■ TEKS YANG DIBERIKAN ■
Megawati Soekarnoputri yang oleh sejumlah kalangan dinilai sukses meredam konflik
di Maluku mendapat tantangan berat dari capres dari Partai Golkar, Wiranto. Partai
Beringin itu memang telah mengakar kuat pada sebagian rakyat pedesaan, seperti
tercermin dari hasil pemilu legislatif, dengan meraih 20 persen suara.
Keuntungan Megawati adalah, selain posisinya sebagai presiden yang tengah
memerintah, juga karena basis suara PDI-P yang 18 persen akan bertambah
signifikan dengan suara PDS yang 8 persen dan meraih posisi ketiga di Ambon.
Dari jajak pendapat yang dilakukan Kompas, selain Wiranto-Salahuddin Wahid,
pasangan yang juga cukup populer adalah Susilo Bambang Yudhoyono-Jusuf Kalla.

■ ISI DAFTAR ■
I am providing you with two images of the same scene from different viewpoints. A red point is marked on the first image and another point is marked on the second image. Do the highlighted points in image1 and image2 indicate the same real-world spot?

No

■ TUGAS YANG DIMINTA ■
1. Ulangi dengan tepat bagian teks tentang persaingan capres di Maluku yang dimulai pada "Keuntungan Megawati adalah, selain" dan berakhir pada "Bambang Yudhoyono-Jusuf Kalla.".
2. Teruskan teks tentang persaingan capres di Maluku, dimulai sesudah kalimat terakhirnya.

■ JAWABAN YANG DIHARAPKAN ■
1.
Keuntungan Megawati adalah, selain posisinya sebagai presiden yang tengah
memerintah, juga karena basis suara PDI-P yang 18 persen akan bertambah
signifikan dengan suara PDS yang 8 persen dan meraih posisi ketiga di Ambon.
Dari jajak pendapat yang dilakukan Kompas, selain Wiranto-Salahuddin Wahid,
pasangan yang juga cukup populer adalah Susilo Bambang Yudhoyono-Jusuf Kalla.

2.
Kerinduan terhadap keamanan dan stabilitas agaknya menjadi cermin kuatnya
dukungan terhadap Wiranto dan Yudhoyono yang berlatar belakang militer. Di Maluku
Tenggara dan Kabupaten Buru, Wiranto lebih populer daripada Yudhoyono.
Amien Rais-Siswono Yudo Husodo juga punya peluang cukup besar jika bisa
"merebut" suara PKS sebagai peraih 7,29 persen suara, selain Partai Amanat
Nasional (PAN) yang mendapat 5,28 persen suara di daerah itu. Selain itu, Siswono
bisa mengandalkan suara beberapa partai yang jika ditotal cukup signifikan.
Adapun pasangan Hamzah Haz-Agum Gumelar harus bekerja keras untuk menambah
dukungan suara basisnya.
Rekonsiliasi tampaknya menjadi roh politik di Maluku. Jangan sembarang ngomong
antikorupsi ataupun janji-janji muluk. "Kami semua butuh perdamaian abadi," kata
Tatuhey menambahkan. (Jean Rizal Layuck)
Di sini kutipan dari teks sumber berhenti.